金沢の老舗和菓子店「光月庵」で年に一度開かれる大旦那・高月宗寿郎(佐野史郎)の茶会『夕ざりの茶事』の日がやってきた。

花岡七桜(浜辺美波)は、母親の大倉百合子(中村ゆり)が犯人とされた15年前の先代当主・高月樹(鈴木伸之)殺害事件の真相を探るため、この茶会の後にだけ錠が解かれるという樹の部屋に入る機会を狙っていた。七桜は店の古株の菓子職人・山口耕一(和田聰宏)から、夕ざりの茶事の後で宗寿郎がただ一人、この部屋で一服の茶を飲み、亡き樹を偲ぶと知らされたのだ。

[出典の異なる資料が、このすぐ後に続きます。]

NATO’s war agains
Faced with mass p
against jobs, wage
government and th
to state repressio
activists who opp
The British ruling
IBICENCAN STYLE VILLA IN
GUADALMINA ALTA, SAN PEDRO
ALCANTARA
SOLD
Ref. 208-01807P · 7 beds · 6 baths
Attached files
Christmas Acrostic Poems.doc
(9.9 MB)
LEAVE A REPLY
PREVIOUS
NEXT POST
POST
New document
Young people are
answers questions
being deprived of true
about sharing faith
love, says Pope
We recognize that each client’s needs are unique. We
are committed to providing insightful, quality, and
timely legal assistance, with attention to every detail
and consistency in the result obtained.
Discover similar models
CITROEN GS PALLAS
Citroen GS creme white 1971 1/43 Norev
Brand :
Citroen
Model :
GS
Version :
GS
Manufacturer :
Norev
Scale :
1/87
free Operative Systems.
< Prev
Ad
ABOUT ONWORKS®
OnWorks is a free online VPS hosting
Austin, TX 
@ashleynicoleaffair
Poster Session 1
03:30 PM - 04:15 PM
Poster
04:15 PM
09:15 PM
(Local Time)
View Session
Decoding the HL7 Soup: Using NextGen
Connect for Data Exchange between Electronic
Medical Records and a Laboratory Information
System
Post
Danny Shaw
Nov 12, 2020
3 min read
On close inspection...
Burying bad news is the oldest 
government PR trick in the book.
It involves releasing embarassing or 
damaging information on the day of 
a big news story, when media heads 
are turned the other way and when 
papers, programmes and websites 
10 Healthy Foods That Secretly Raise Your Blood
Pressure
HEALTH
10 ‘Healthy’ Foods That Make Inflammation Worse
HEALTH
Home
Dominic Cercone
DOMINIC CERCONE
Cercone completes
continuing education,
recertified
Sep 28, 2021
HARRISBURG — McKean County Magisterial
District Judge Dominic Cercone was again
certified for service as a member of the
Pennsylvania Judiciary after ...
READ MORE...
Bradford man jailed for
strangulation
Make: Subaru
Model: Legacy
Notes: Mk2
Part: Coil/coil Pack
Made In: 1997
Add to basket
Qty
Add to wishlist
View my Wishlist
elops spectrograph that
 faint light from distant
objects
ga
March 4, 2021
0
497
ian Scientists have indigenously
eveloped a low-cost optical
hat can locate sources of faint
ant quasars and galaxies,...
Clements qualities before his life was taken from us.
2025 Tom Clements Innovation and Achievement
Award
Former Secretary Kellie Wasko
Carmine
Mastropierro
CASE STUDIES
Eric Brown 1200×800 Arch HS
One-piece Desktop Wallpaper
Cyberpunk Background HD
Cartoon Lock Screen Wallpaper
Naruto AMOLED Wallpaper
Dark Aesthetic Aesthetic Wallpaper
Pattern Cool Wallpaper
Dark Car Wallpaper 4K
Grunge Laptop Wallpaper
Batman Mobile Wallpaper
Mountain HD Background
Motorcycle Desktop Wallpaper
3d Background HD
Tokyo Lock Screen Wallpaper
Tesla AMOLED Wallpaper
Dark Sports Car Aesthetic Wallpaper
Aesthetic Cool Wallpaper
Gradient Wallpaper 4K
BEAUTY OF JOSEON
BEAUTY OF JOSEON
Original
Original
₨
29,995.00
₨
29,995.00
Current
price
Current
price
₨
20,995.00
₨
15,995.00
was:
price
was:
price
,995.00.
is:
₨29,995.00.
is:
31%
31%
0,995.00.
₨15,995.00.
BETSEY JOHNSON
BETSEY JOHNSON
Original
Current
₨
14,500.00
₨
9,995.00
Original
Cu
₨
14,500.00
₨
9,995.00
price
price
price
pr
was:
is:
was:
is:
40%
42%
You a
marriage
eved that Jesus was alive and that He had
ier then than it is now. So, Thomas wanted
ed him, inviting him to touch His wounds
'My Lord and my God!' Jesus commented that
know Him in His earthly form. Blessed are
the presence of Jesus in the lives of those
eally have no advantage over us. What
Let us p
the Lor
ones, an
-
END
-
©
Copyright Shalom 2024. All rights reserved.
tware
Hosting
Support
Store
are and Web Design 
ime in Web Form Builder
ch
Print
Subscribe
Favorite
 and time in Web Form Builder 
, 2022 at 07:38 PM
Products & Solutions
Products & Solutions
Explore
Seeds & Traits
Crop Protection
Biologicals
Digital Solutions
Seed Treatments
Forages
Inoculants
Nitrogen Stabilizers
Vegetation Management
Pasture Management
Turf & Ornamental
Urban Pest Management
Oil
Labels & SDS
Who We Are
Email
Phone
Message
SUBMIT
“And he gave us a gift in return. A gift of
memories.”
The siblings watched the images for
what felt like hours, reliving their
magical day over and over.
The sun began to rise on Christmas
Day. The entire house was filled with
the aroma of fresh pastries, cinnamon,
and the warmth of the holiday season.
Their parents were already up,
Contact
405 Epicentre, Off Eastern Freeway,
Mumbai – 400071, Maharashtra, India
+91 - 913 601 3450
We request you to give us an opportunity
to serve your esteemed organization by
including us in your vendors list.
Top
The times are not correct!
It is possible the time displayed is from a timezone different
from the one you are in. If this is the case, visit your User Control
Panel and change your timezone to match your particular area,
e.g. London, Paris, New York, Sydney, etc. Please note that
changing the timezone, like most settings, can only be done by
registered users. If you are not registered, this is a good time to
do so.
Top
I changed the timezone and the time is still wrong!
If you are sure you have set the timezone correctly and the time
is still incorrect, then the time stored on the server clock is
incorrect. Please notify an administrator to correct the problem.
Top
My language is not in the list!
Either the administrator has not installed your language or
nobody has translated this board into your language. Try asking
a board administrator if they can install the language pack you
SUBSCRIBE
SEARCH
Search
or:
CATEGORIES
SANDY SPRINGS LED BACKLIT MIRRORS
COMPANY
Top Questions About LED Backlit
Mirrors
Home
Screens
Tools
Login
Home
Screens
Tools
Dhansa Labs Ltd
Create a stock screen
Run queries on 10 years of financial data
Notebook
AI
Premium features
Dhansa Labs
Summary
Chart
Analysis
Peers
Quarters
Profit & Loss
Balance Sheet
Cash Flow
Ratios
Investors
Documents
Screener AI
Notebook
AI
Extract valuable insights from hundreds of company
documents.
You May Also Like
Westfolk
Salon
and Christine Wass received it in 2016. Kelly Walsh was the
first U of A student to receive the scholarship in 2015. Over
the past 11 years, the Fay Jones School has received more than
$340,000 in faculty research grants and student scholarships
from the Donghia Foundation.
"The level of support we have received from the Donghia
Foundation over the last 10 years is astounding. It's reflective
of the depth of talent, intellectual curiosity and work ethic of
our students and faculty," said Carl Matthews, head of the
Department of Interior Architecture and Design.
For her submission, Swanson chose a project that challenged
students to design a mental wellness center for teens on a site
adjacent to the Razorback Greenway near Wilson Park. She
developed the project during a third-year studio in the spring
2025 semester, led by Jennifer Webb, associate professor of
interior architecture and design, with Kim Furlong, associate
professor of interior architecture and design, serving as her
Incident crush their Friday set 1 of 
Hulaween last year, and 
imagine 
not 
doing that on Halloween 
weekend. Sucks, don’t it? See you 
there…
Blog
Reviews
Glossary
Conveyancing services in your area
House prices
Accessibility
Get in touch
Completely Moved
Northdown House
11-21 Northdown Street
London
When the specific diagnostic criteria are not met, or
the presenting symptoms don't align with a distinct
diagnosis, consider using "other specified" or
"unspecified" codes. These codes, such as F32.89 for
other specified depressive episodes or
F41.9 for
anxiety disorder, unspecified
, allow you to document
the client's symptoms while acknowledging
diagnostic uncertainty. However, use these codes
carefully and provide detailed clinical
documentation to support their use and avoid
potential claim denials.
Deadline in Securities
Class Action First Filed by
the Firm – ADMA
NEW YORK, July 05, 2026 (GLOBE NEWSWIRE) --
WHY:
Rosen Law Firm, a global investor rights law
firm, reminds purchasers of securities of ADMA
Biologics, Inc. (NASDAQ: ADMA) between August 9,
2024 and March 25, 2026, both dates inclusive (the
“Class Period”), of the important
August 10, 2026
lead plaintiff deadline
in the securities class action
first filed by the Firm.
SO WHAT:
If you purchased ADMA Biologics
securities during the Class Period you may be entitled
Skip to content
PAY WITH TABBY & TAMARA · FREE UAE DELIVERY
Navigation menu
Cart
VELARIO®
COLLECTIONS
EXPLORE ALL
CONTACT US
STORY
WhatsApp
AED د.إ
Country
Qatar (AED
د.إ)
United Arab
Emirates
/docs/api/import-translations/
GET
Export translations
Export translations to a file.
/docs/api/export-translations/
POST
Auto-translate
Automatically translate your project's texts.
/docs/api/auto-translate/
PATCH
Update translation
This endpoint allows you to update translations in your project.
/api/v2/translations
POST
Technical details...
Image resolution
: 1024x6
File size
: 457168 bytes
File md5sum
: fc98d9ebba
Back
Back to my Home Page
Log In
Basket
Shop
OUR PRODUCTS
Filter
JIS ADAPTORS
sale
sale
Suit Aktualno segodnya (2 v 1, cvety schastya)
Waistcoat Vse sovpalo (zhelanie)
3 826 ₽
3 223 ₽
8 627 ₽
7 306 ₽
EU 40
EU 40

椿は、今日子が多喜川薫の父親と不倫して生まれた子だった

 

茶室で大地主・多喜川薫(山崎育三郎)や名旅館「長谷屋」の長谷栞(岸井ゆきの)など大事な来賓をもてなす膳が振る舞われた後、光月庵の跡取り息子・椿(横浜流星)が作り上げた美しい『夕顔』の御菓子が供される初座が始まった。

 

そのころ、椿の母親で女将・高月今日子(観月ありさ)は宗寿郎の部屋で、宗寿郎が書いた遺言書を探していた。遺言状には「すべての財産を孫・椿に相続させる。ただし、光月家の血を引く孫が現れた場合、その孫がすべての財産を相続する」と書かれており、今日子が多喜川薫の父親と不倫して生まれた椿に不利なため、始末しようとしていたのだ。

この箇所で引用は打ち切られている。